The Johns Hopkins model features a centralized glucose management program, coupled with targeted education and clinical decision support for staff, as well as process measures to evaluate interventions. It has resulted in an average patient-day weighted mean blood glucose (PDWMBG) below the recommended maximum of 180 milligrams per deciliter in patients with diabetes and hyperglycemia; a significant 7.8 milligrams per deciliter decrease in PDWMBG in patients with hyperglycemia; and an 18.8 percent sustained reduction in hypoglycemia event rates, according to a 2012 study.

Over time, their reach has continued to expand. About five years ago, Golden and other clinicians established a diabetes-focused clinical community through the Johns Hopkins Armstrong Institute for Patient Safety and Quality to spread the work to other hospitals within the Johns Hopkins umbrella.
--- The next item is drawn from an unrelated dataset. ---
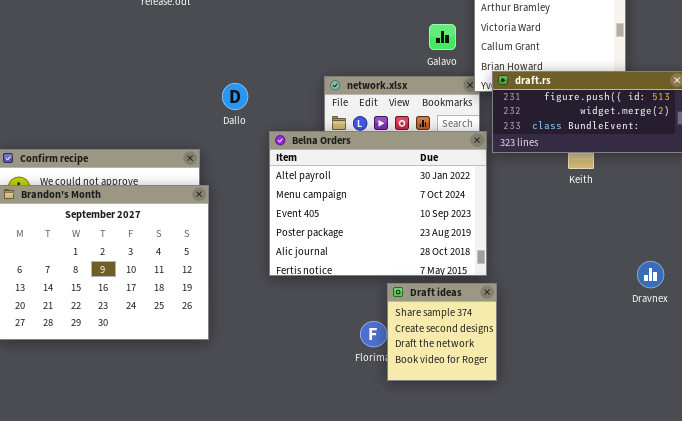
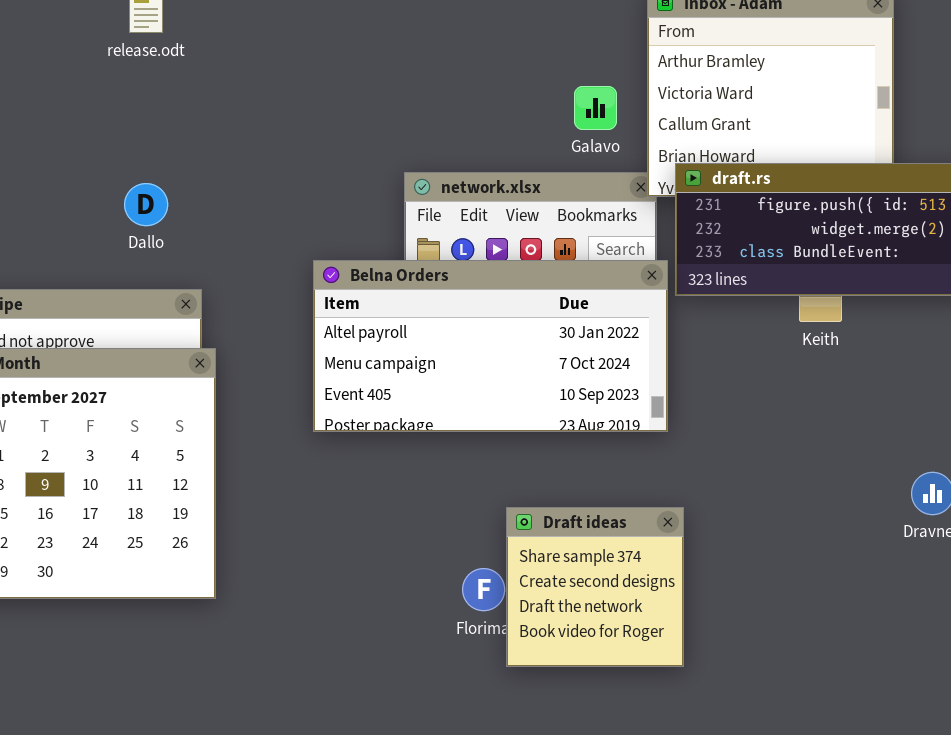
Dallo: [222,83,248,110] -> [124,183,168,226], moved
Belna Orders: [269,131,487,276] -> [313,260,668,432], resized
More than 30 clinical communities throughout the health system focus on improving and standardizing patient care; they develop quality improvement efforts to drive value. “Now we’re all working together as a team,” says Golden, “using the same order sets, developing aligned hospital policies and also using the same physician and nursing diabetes education materials.”

Besides conducting her own research on endocrine risk factors associated with the development of diabetes and cardiovascular disease, Golden is an active participant in Planning Research in Inpatient Diabetes (PRIDE), a national consortium of leading diabetes investigators formed in 2012 to promote collaborative research. And, she just finished a project funded by the NIH to develop an electronic toolkit featuring Johns Hopkins’ physician and nursing diabetes education materials, which she hopes to make available to other hospitals on a learning management platform in 2019.

Golden says with her training as an epidemiologist, she appreciates being able to impact a whole population at a system level. “I have a passion for taking care of patients with diabetes, so being part of a team that really focuses on doing that has been extremely rewarding,” she says.